I appreciate the input, everyone. Thank you.
cmscat50 wrote:
My experience with road and big cogs / short derailleurs.
I have run a 32 cog on my DA9000 with 100% shift performance. No issues. I don't think it will take anything bigger. I've run it with a 53-34 front as well (Pikes Peak). Front shifting is a little sketch, but you need to shift about 2 times on that climb in the front rings.
I have run the road link. There is compromise there and it will negatively impact performance. I have setup about 4 bikes this way. It's a poor man's way up Pikes Peak or Mt. Evans. That's it.

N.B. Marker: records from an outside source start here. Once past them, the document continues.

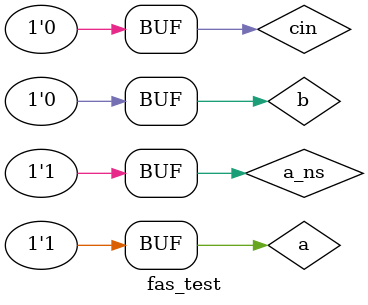
<source format=sv>
module fas_test;

// Put your code here
// ------------------
logic a;
logic b;
logic cin;
logic a_ns;
logic s;
logic cout;

fas fas1(.a(a),.b(b),.cin(cin),.a_ns(a_ns),.s(s),.cout(cout));


initial begin
a=1;
b=0;
cin=0;
a_ns=1;

#100
a=1;
b=0;
cin=1;
a_ns=1;

#100
a=1;
b=0;
cin=0;
a_ns=1;

end
// End of your code

endmodule

</source>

Therefore for 1 x 11 I'd recommend the mid cage or whatever comes with the new 8000, 9100, or go with the RX / Force 1. I would have zero hesitation running the straight road 8000 or 9100 cages on a road / Tri setup. As long as the front is narrow / wide.
The DA9000 is rated for 28t max, so that's interesting that it can clear 32t on your bike. The DA9100, which is what I have, is only offered in one cage length and rated up to 30t. Maybe I should just try it with 32t and see if it all clears.
COBRI wrote:
for a tri bike? i would only go electronic on tri bike so I'd go ultegra di2 1x in this situation
I respect that, but I'm sticking with mechanical for now, so that would keep SRAM in play
rruff wrote:
Every case is different I guess, but I'd run with that. I'm using a 9000. The clutch sucks some energy anyway.
And small rings and cogs are not ideal for TTs either. Some efficiency is lost and small cogs are not smooth (inherently).
Good points. I didn't know NW chain rings are sufficient to keep the chain from dropping.
I spend most of my time in the 52 ring and 15t cog. I doubt that 44 ring and 13t. Should cost about 1W if Diamondback's data is accurate (first and second bar charts combined)
https://ride.diamondback.com/...files-1x-drivetrains On the flip side, they also estimate (not measure, in this case) that the clutch only adds 1W.
Good to quantify "some efficiency" since it can always be more or less than intuition dictates.
dangle wrote:
Not a single one for my tri/tt bike. 50 tooth NW Sram ring. Ultegra rear derailleur. I was mechanical the first year and had the spring in the low tension setting too. Electronic (no clutch) last year. Four half distance races and a handful of shorter ones those two seasons. I probably have <10 outdoor training rides on that bike per year, so that should be considered.
I have been 1x on my cyclocross bikes with 105 or Ultegra rear derailleurs (with NW rings) for the last 3 seasons. The derailleurs were always in the high tension setting. The only chain drop I had was in such apocalyptic mud that the chain was literally lifted up and over the ring from how much mud had built up around the chainring. I cleared it, put the chain back on and the rear derailleur was ripped off half a lap later from all that muck. I ripped another rear derailleur off in January in really crappy conditions, but there was never any hint of the chain coming off the chainring.
I have nothing against the newer clutched stuff (and had the first clutch shimano mt bike rear derailleur), but I haven't found a reason to replace anything I already own with clutched versions. It used to be that I would have picked Force 1 so I could throw in a bigger cassette if needed, but it seems like the newer Ultegra rx has about the same cassette swallowing ability. I don't like R2C shifters, so that's reason enough for me to choose Shimano for mechanical tri/tt.
The narrow wide chainring is the most important piece of the equation.
FlashBazbo wrote:
If you're doing this for the road (TT/triathlon), I would use neither of those derailleurs. A clutch is not necessary and a clutch introduces a tiny bit of drag. I would go with a mid-cage Shimano Ultegra (non-RX) derailleur and call it good.
Before the RX derailleur came out, I rode several seasons on gravel (including extremely rough gravel) without a clutch rear derailleur and never dropped a chain. But I did use a Force1 crankset and chainring. The contours of the teeth on the Force1 chainrings keep the chain under control.
Great anecdotes, thank you. If the clutch isn't needed for gravel, I don't expect to need it for tri. Admittedly I also wasn't aware of the tension settings. For 1x tt/tri duty, is low sufficient or is high recommended just in case?